Every now and again I run into an application on my Mac which simply cannot be replaced by a substitute; either with the same features for less money, or more features for the same money. Otherwise, what’s the compelling reason to switch sides?
So it is with BetterZip, my favorite Mac tool to zip up and archive files, which I do on a daily basis.
Apple turned folder and file archives into child’s play but left it at that. Archives on the Mac remains a child. Right-click on folders or files in the Finder and select Compress. That action zips up the folders or files into a compressed archive. Easy peasy, right?
What’s missing is Windows compatibility. There’s no password option. There’s no encryption. And, checking out what’s inside an archive requires you to open the archive to examine the contents.
BetterZip goes way beyond what’s needed to archive folders and files and view archive contents. First, it lets you look inside an archive and remove only files you need. Drag and drop.
Second, BetterZip archives and unarchives files with more compression formats than I knew existed. ZIP, SIT, TAR, XAR, GZip, BZip2, RAR, 7-Zip, CPIO, ARJ, LZH/LHA, JAR, WAR, CAB, ISO, CHM, RPM, DEB, NSIS, BIN, HQX. Who uses all those formats?
Third, BetterZip makes it child’s play to add a password, create a WinZip compatible archive with AES-256 encryption. Need to update an archive? No problemo. Remove any file from within the archive without bothering to open the archive first. Even add files to an archive, or rearrange the files in the archive.

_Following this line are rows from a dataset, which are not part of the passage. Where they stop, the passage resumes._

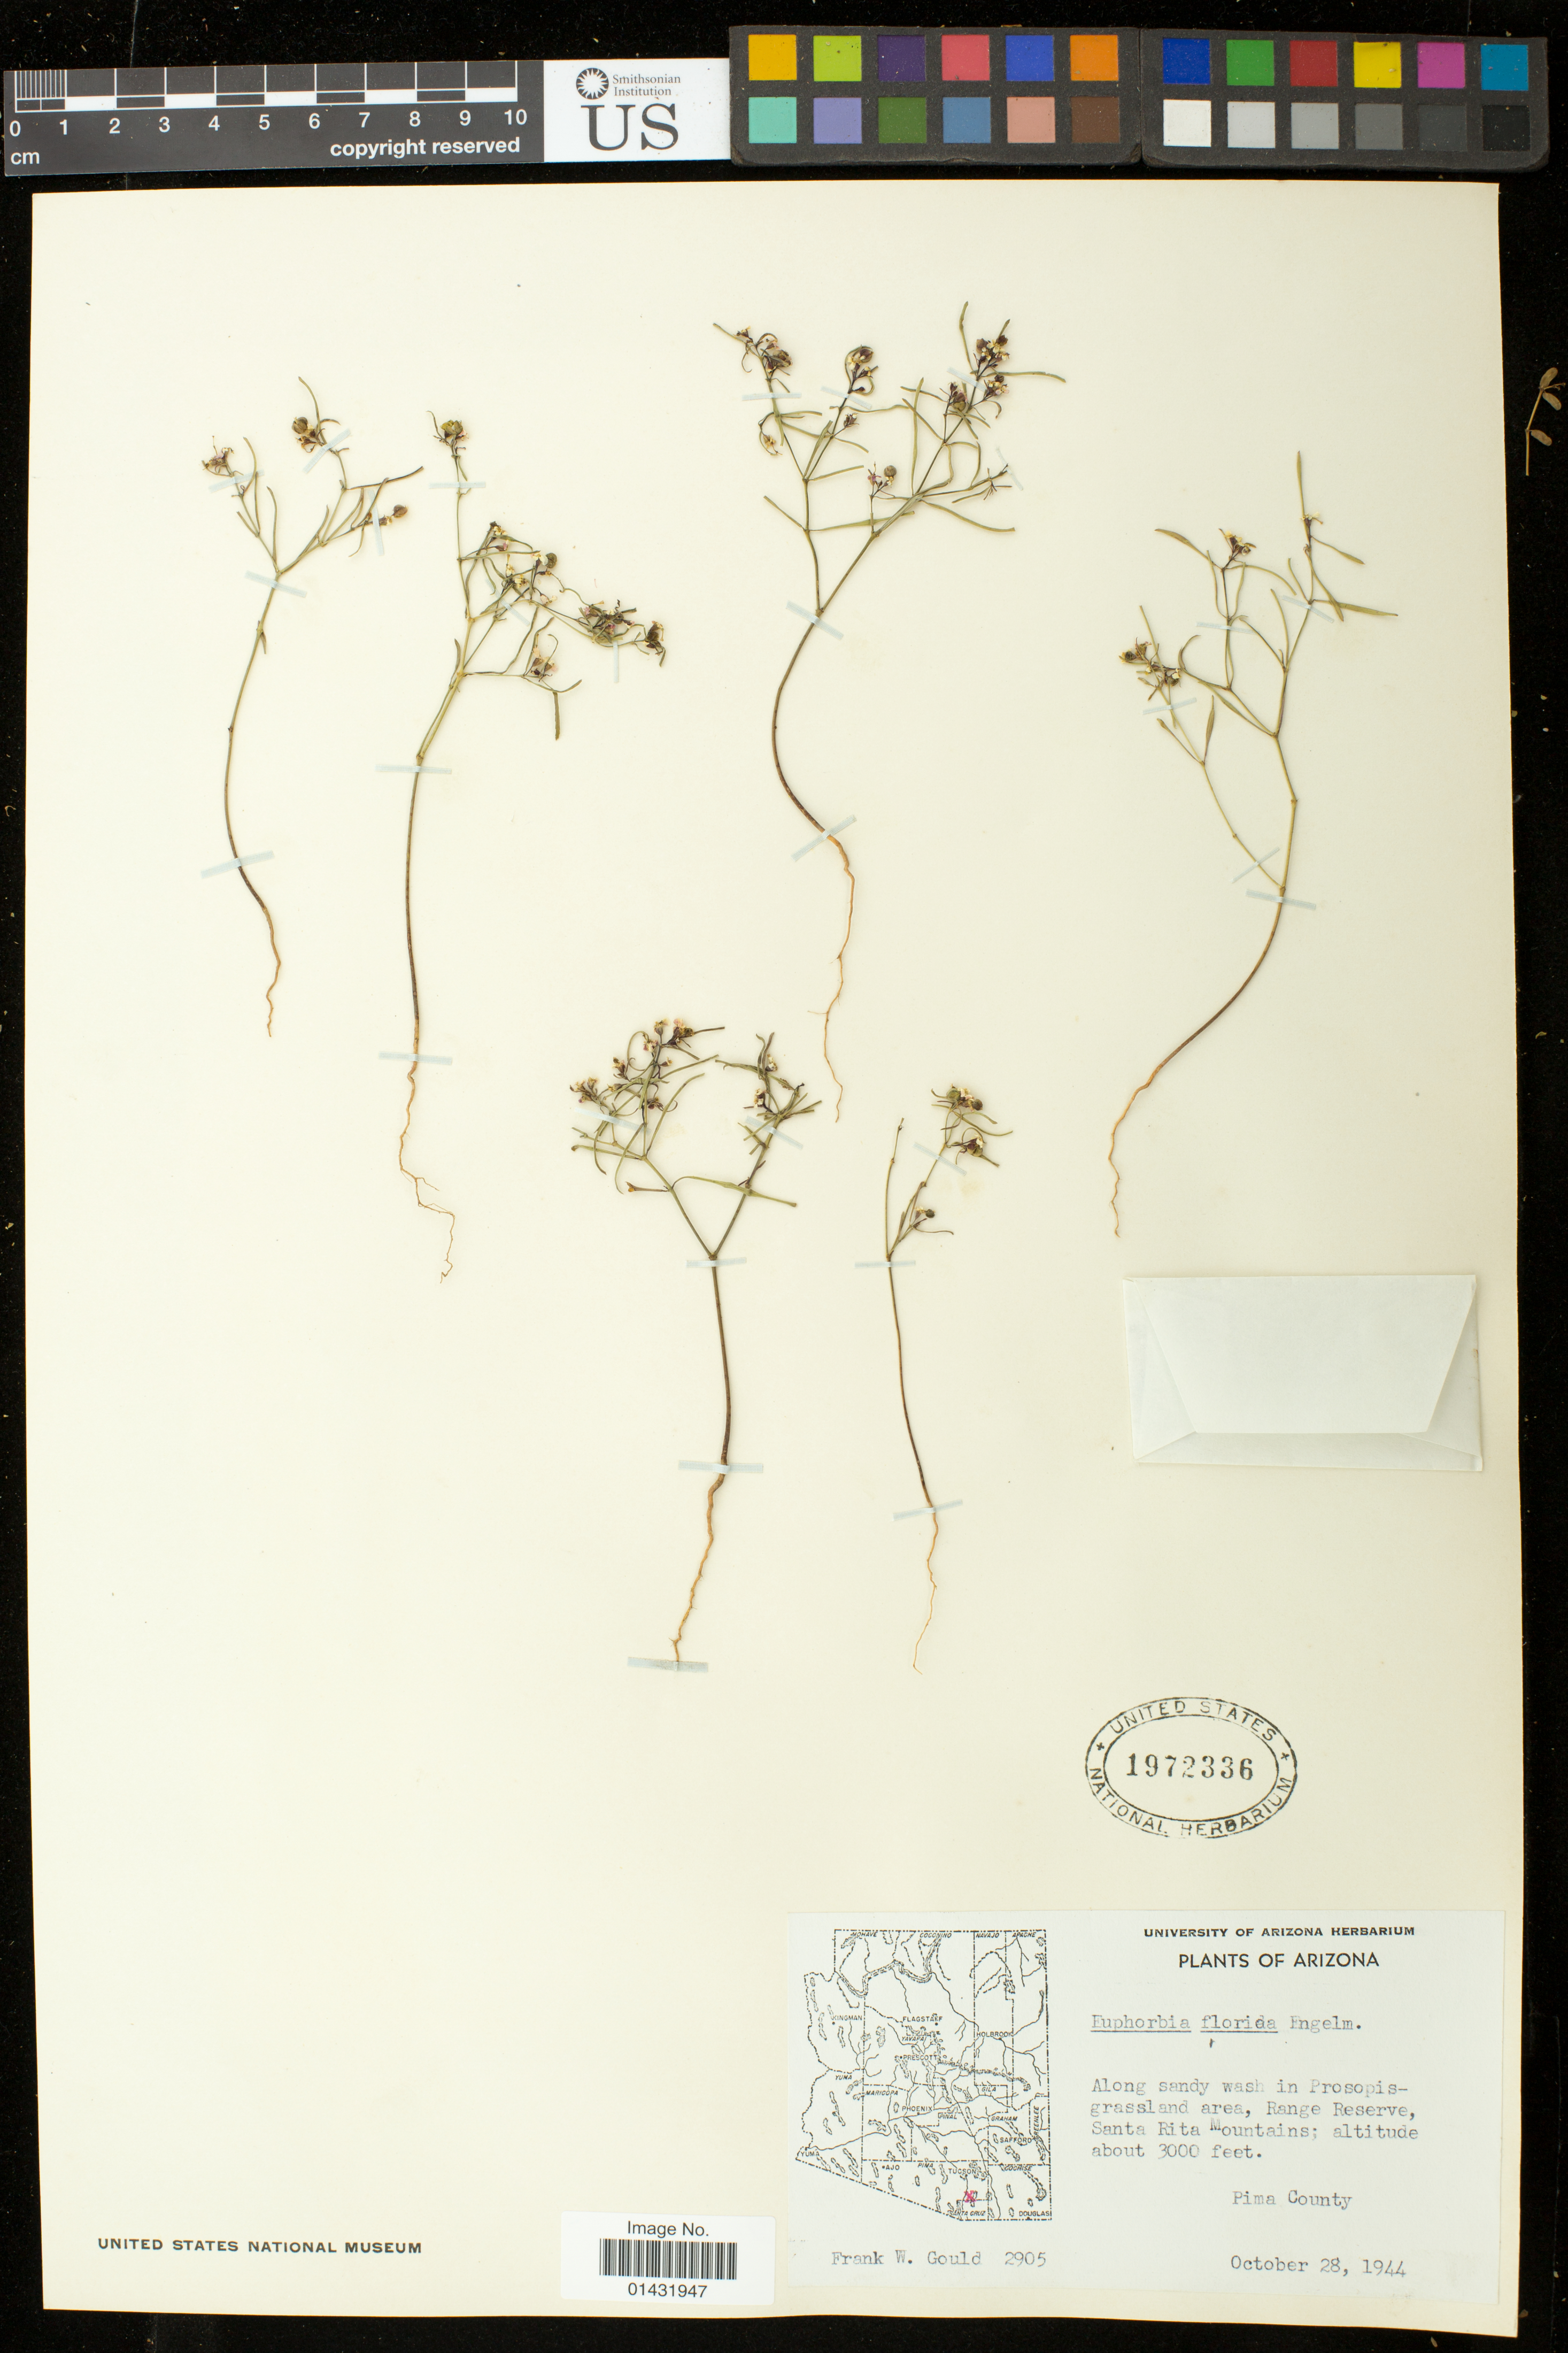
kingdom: Plantae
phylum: Tracheophyta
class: Magnoliopsida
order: Malpighiales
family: Euphorbiaceae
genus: Euphorbia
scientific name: Euphorbia florida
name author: Engelm. in Emory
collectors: F. W. Gould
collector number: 2905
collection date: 1944-10-28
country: United States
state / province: Arizona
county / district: Pima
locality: Range Reserve, Santa Rita Mountains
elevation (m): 914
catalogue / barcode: US 1972336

Mac users don’t worry about it much but Windows and Linux users know the problems with archives from Mac users. OS X drops in specific file and resource data. Good for Macs. Not good for the rest of the world. BetterZip can strip them out automatically.
BetterZip uses a Finder-like interface with self explanatory options in the Toolbar.
Just like in the Mac’s Finder, BetterZip lets you preview files from within an archive by using Quick Look. The app also adds menu options to OS X’s Services menu so you can view archives, extract archives, and create archives from within the Finder with little more than a right-click and menu selection.
All this archive goodness comes at a price. BetterZip isn’t free but doesn’t seem to have much competition at the high end. There once was a time when I wished BetterZip had Stuffit capability built-in, but those days are long gone. Who uses Stuffit?
BetterZip comes with many well deserved five star reviews. The only niggle I’ve run into is a slow down when extracting some larger archives in RAR and a few other formats, but otherwise no other issues worth mentioning.